Seule l’histoire de la longue durée permet de comprendre que la menace existentielle qui pèse sur l’État d’Israël est la même depuis 1948, et que depuis cette date elle n’a qu’une seule cause, indéfiniment répétée et indéfiniment masquée, le refus arabe d’une souveraineté juive sur une partie de cette terre. Ce refus a beau être maquillé de mille façons et déguisé en combat anticolonialiste et progressiste, il reste un combat raciste au sens de l’impossibilité d’accepter les Juifs sur un plan d’égalité. Un combat « sudiste » (Nathan Weinstock) incapable d’accepter l’émancipation des anciens dominés. Un combat injuste quand celui qui a tout dispute des miettes de territoire à un peuple qui n’a rien.
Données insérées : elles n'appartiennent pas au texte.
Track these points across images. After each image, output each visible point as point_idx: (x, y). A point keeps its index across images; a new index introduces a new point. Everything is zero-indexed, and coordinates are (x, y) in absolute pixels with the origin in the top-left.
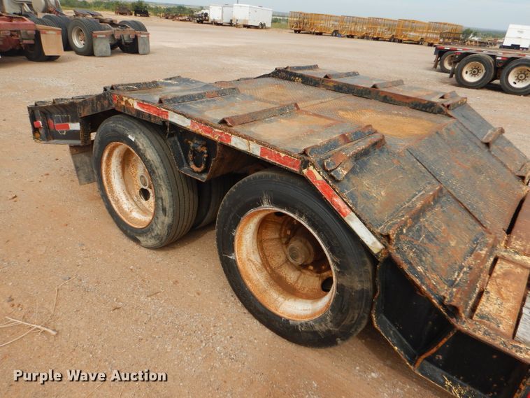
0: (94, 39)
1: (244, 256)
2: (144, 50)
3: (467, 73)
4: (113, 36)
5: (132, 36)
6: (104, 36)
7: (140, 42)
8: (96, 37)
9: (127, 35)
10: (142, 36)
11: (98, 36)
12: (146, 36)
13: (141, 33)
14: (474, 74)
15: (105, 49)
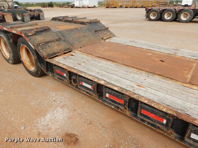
0: (24, 16)
1: (24, 59)
2: (42, 18)
3: (152, 16)
4: (31, 14)
5: (38, 14)
6: (27, 15)
7: (41, 16)
8: (24, 15)
9: (36, 14)
10: (41, 14)
11: (25, 15)
12: (42, 14)
13: (40, 13)
14: (154, 16)
15: (28, 19)
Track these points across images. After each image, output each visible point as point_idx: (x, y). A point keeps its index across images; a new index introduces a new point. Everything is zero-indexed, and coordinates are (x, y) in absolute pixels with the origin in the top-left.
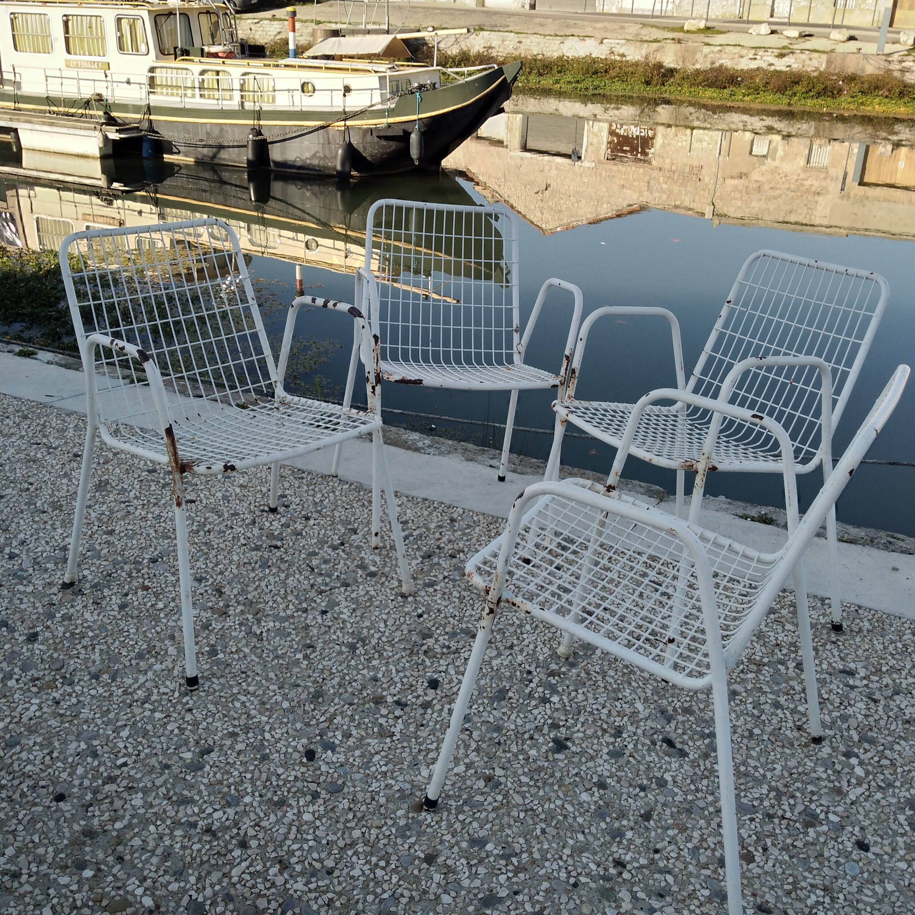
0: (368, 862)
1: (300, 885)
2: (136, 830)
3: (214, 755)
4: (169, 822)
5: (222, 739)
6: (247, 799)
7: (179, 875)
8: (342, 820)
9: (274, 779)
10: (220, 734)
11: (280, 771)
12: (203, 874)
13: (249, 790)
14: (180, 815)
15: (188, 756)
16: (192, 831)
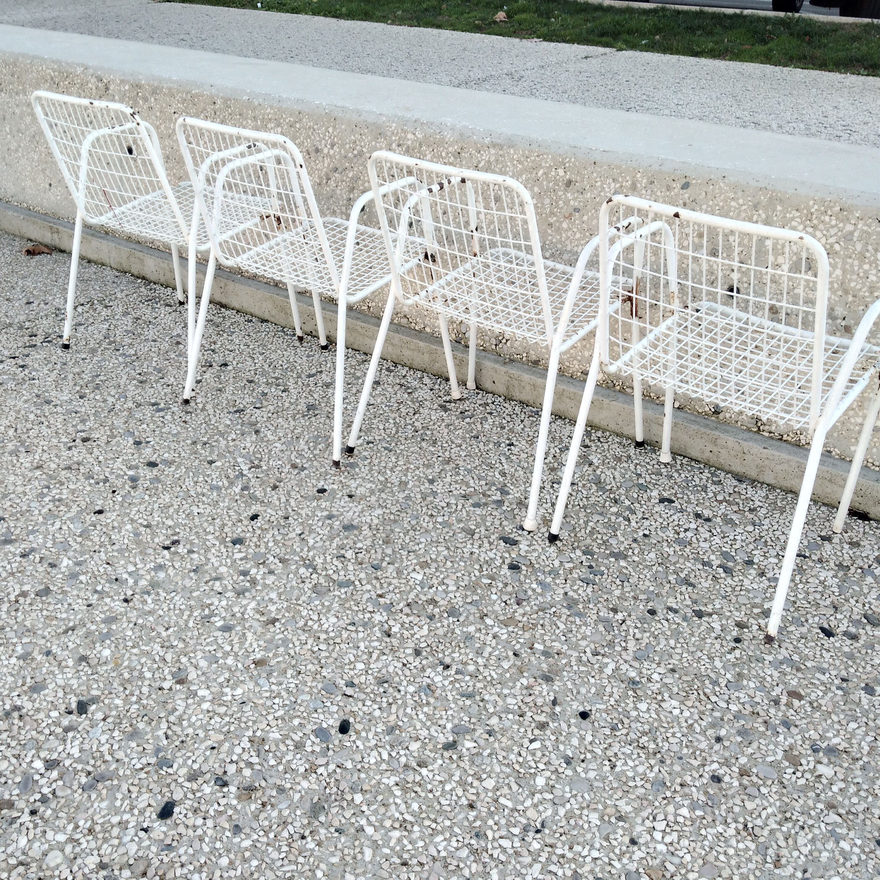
0: (321, 625)
1: (377, 618)
2: (508, 675)
3: (442, 739)
4: (480, 677)
5: (435, 759)
6: (411, 689)
7: (468, 637)
8: (331, 660)
9: (385, 705)
10: (436, 766)
11: (377, 713)
12: (449, 635)
13: (409, 696)
14: (471, 684)
15: (469, 744)
16: (460, 667)
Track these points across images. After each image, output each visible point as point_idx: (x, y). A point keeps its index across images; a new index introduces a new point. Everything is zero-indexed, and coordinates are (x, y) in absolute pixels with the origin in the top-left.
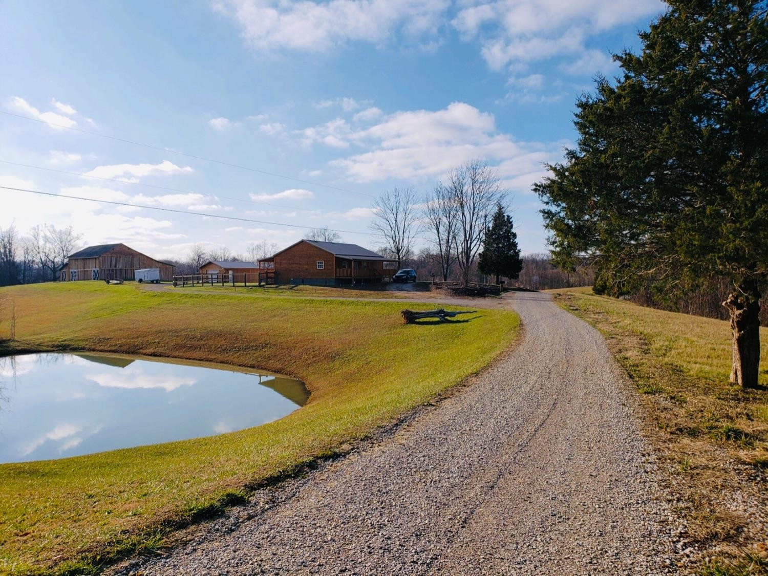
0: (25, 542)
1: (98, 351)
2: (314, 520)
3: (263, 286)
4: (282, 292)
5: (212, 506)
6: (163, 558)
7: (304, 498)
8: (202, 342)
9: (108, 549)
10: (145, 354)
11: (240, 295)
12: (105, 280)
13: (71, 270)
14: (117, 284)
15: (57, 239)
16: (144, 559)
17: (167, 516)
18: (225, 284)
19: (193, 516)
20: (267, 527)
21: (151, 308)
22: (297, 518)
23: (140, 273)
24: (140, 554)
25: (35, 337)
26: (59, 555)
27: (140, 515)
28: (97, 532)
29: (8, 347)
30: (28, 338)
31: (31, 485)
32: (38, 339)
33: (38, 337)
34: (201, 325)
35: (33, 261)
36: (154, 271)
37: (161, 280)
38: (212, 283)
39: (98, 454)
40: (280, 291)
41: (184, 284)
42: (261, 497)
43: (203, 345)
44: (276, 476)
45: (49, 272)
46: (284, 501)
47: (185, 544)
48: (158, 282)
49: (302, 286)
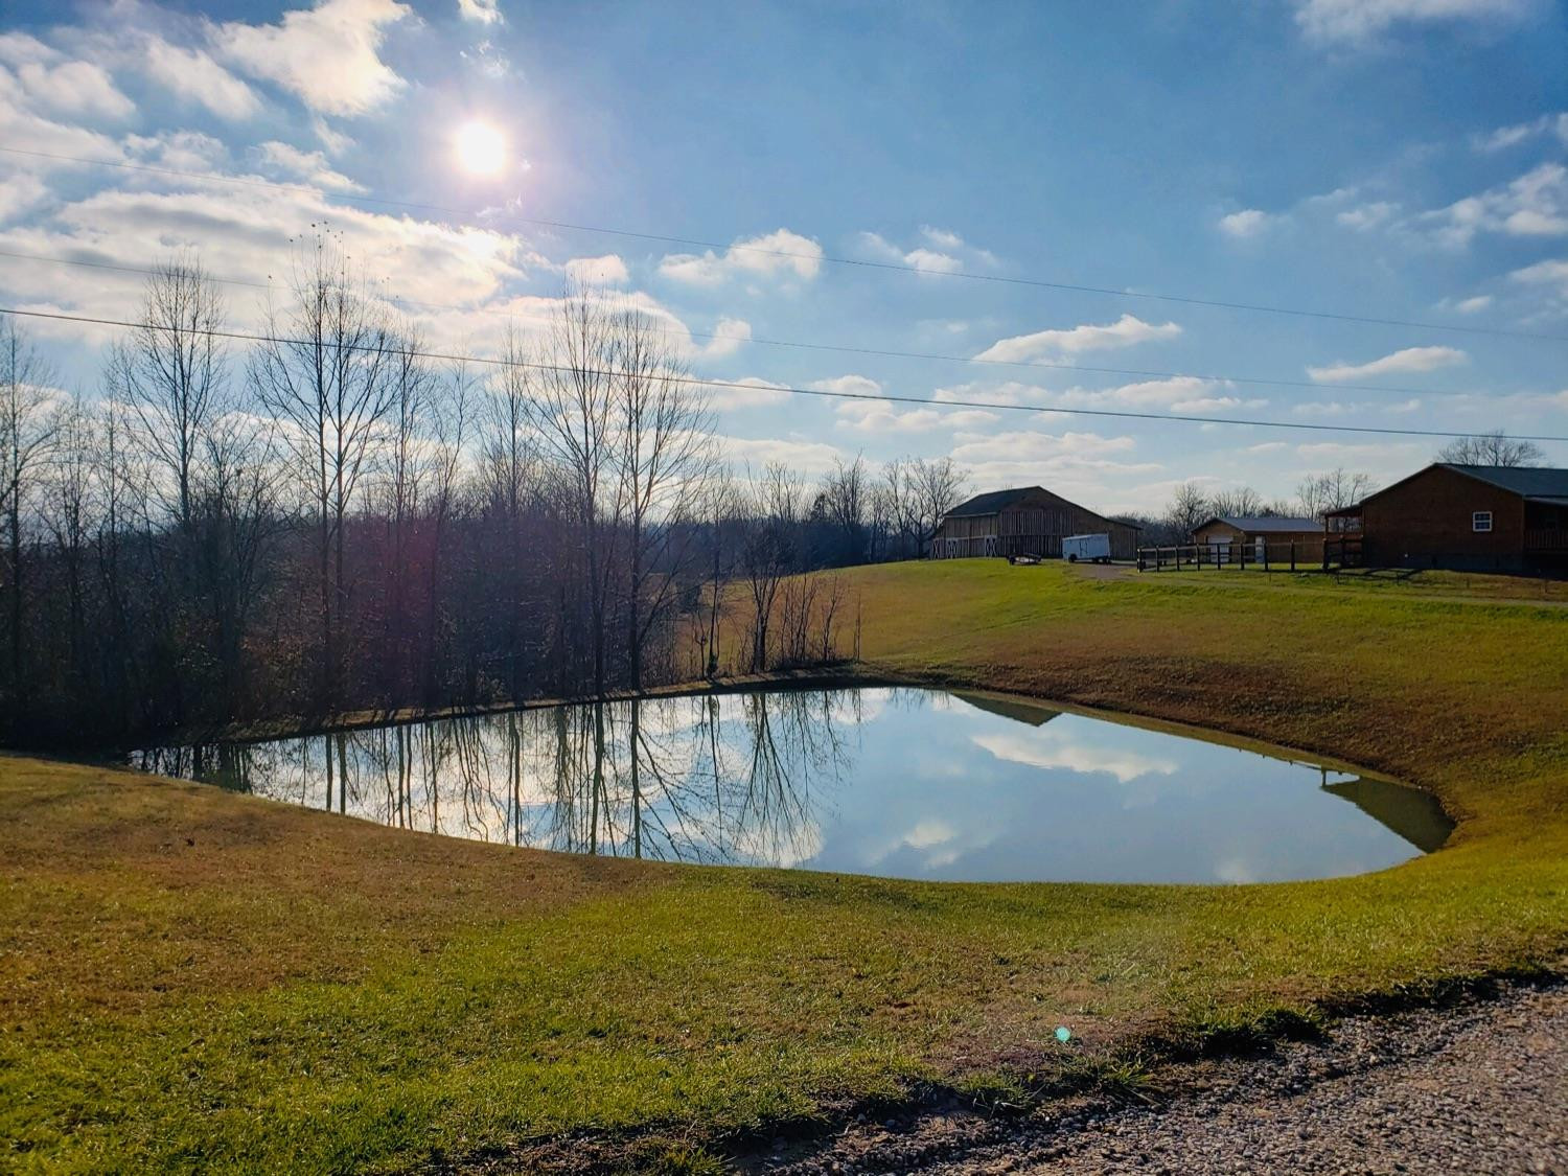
0: (903, 1018)
1: (994, 689)
2: (1497, 1115)
3: (1334, 571)
4: (1380, 586)
5: (1245, 1027)
6: (1150, 1110)
7: (1468, 1059)
8: (1198, 687)
9: (1047, 1066)
10: (1081, 703)
11: (1280, 589)
12: (1008, 558)
13: (948, 540)
14: (1029, 564)
15: (927, 483)
16: (1113, 1102)
17: (1152, 1029)
18: (1246, 566)
19: (1206, 1042)
20: (1376, 1103)
21: (1092, 612)
22: (1450, 1100)
23: (1071, 544)
24: (1106, 1090)
25: (890, 657)
26: (963, 1055)
27: (1100, 1016)
28: (1024, 1030)
29: (849, 672)
30: (880, 658)
31: (899, 921)
32: (896, 662)
33: (896, 657)
34: (1195, 650)
35: (888, 523)
36: (1099, 539)
37: (1112, 558)
38: (1219, 564)
39: (1004, 885)
40: (1377, 583)
41: (1159, 564)
42: (1358, 1035)
43: (1200, 692)
44: (1391, 994)
45: (912, 541)
46: (1414, 1056)
47: (1194, 1094)
48: (1106, 561)
49: (1431, 573)
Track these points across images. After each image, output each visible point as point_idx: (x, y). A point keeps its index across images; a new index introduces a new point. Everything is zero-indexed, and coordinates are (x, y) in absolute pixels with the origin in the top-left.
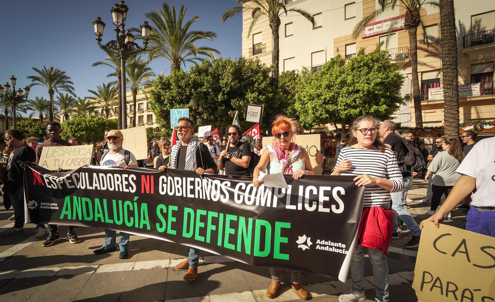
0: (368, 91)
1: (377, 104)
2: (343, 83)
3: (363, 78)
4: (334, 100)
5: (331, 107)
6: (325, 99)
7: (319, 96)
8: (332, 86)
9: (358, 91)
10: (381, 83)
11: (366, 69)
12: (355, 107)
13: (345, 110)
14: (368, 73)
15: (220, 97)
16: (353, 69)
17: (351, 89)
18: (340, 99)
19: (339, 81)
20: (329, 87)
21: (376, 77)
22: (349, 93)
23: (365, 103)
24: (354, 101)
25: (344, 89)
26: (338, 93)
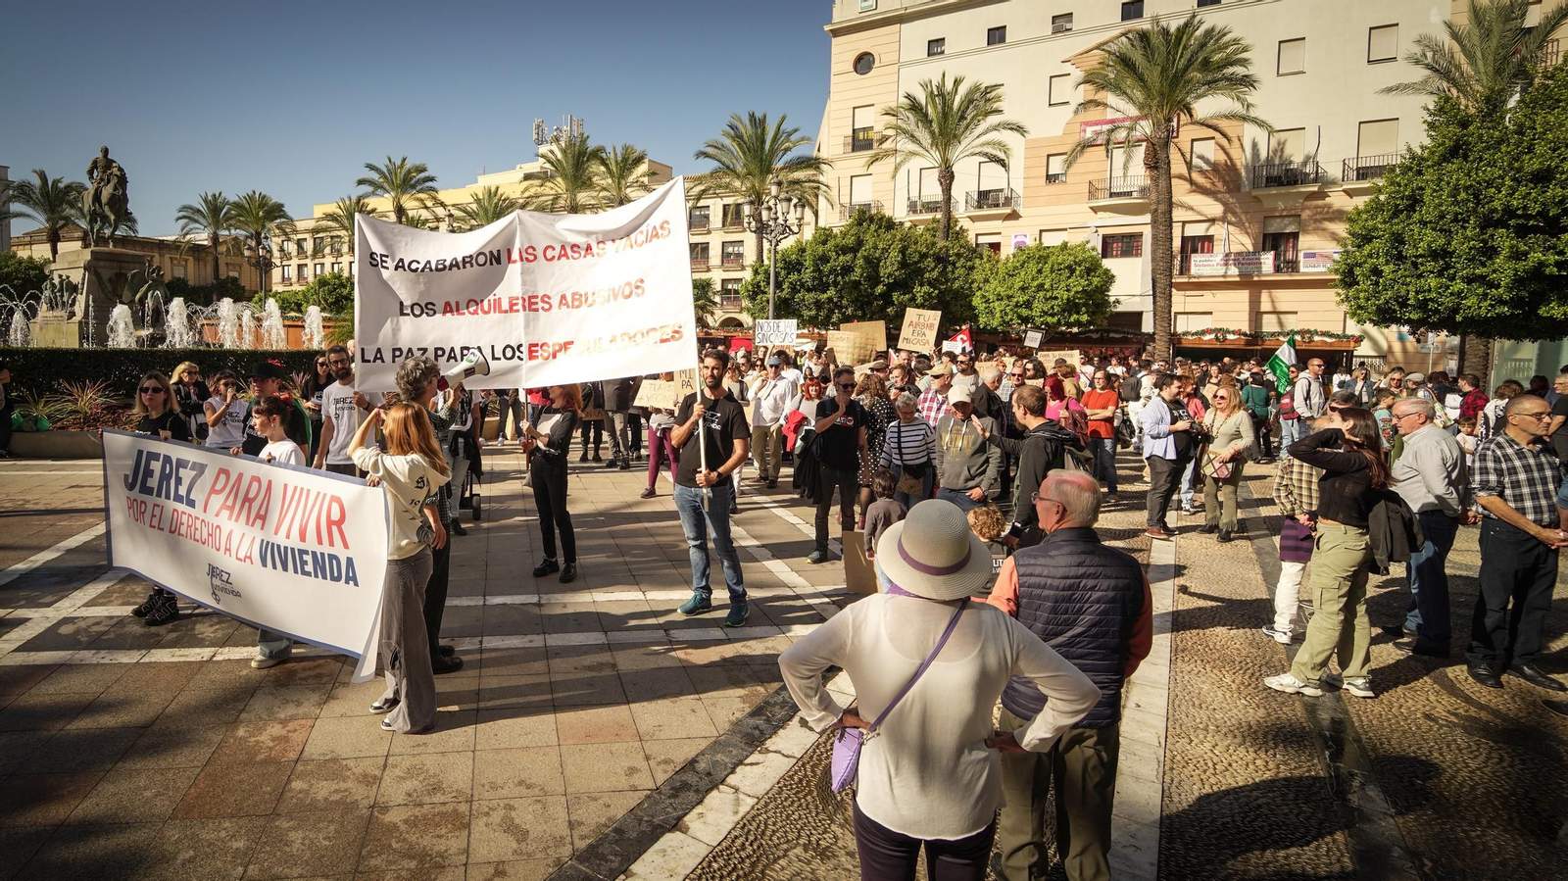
0: (1068, 299)
1: (1078, 313)
2: (1041, 287)
3: (1063, 284)
4: (1028, 305)
5: (1025, 312)
6: (1017, 302)
7: (1009, 297)
8: (1027, 288)
9: (1056, 298)
10: (1084, 291)
11: (1067, 273)
12: (1053, 315)
13: (1041, 316)
14: (1069, 278)
15: (880, 289)
16: (1052, 271)
17: (1049, 294)
18: (1035, 305)
19: (1035, 283)
20: (1023, 289)
21: (1078, 284)
22: (1047, 300)
23: (1064, 311)
24: (1052, 307)
25: (1041, 294)
26: (1034, 298)
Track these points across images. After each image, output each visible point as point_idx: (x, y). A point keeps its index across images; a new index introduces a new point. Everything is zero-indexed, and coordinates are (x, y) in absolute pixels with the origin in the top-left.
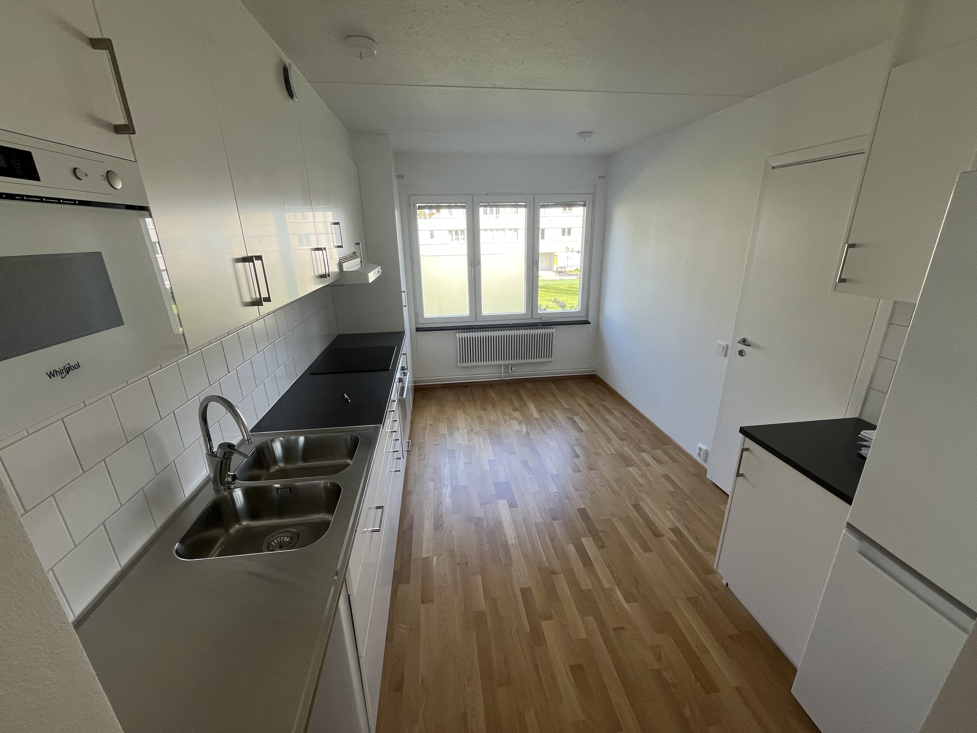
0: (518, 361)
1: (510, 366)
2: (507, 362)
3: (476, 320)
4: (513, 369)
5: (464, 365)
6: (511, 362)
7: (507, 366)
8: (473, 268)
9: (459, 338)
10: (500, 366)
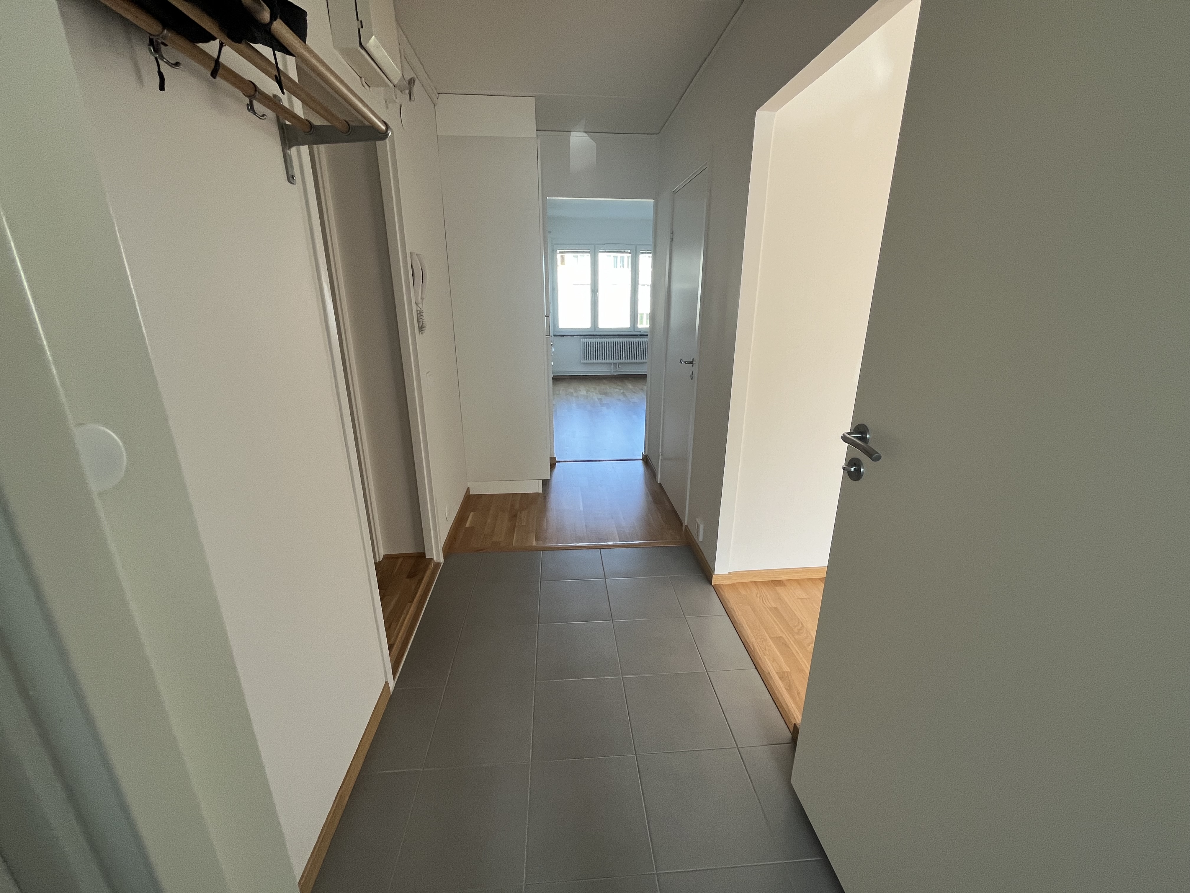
0: (623, 361)
1: (618, 364)
2: (615, 361)
3: (595, 331)
4: (620, 366)
5: (586, 361)
6: (618, 361)
7: (615, 364)
8: (594, 294)
9: (583, 342)
10: (611, 364)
L’histoire désaliène quand elle met à nu la formidable inversion qui caractérise ce conflit et qui, à ce titre, mérite notre admiration. Quand l’agresseur est grimé en agressé, quand le colonisateur est grimé en colonisé et quand le partisan de la dhimma (cf. l’article 31 de la Charte du Hamas) est maquillé en victime de l’ « apartheid israélien ». Alors qu’au terme d’une sourde purification ethnique, il ne reste aujourd’hui quasiment plus de Juifs dans le monde arabe. On retrouve cette inversion dans l’histoire de la démonologie antisémite quand ce « peuple d’élite » accusé de dominer le monde comme l’assuraient les Protocoles des Sages de Sion (1903), est anéanti quarante ans plus tard à Treblinka comme un « pauvre troupeau ». C’était donc ça les « maîtres du monde » ? Des foules sérialisées et anéanties plongées dans une déréliction sans appel.
C’est la même inversion à laquelle on assiste aujourd’hui entre une puissance grimée en « colonialiste génocidaire » et la réalité d’un îlot de peuplement juif menant un combat existentiel au cœur d’un Proche-Orient arabe et musulman. Un État accusé de génocide quand c’est précisément le crime qu’on rêve de lui faire subir comme le montrent les déclarations des chefs du Hamas. Et du régime iranien. Mais le réel ici n’a plus de prise, il n’a même plus aucune importance, car « l’important n’est pas ce qui est vrai, mais ce qui est cru » (Talleyrand). Le vrai a disparu pour laisser place au bien.
L’histoire aide à comprendre à la condition de ne pas commencer l’étude d’une situation par la fin. Ici par la désolation de Gaza en 2025. Mais de partir du milieu du dix-neuvième siècle quand le sursaut hébraïque (et national) venu de la Palestine ottomane (rejoint par le mouvement sioniste né en Europe orientale), se voit opposer un refus inentamé et quasi inentamable d’émancipation sur la terre des ancêtres. Un refus déguisé aujourd’hui en combat anticolonial.
Peut-être étudiera-t-on demain comme un cas d’école cette inversion de la réalité telle qu’on la voit à l’œuvre dans les systèmes totalitaires. En 1933, au plus fort de l’Holodomor, le quasi-génocide par la faim organisé en Ukraine par le Parti communiste de l’URSS, le premier responsable de cette catastrophe, Joseph Staline, évoquait devant le comité central de son parti « l’homme, ce capital le plus précieux ». Si l’histoire, dont Paul Valéry se méfiait au plus haut point, a quelque fonction, c’est au moins celle-là, démonter les supercheries du loup déguisé en agneau et du combat réactionnaire déguisé en lutte anticoloniale de libération.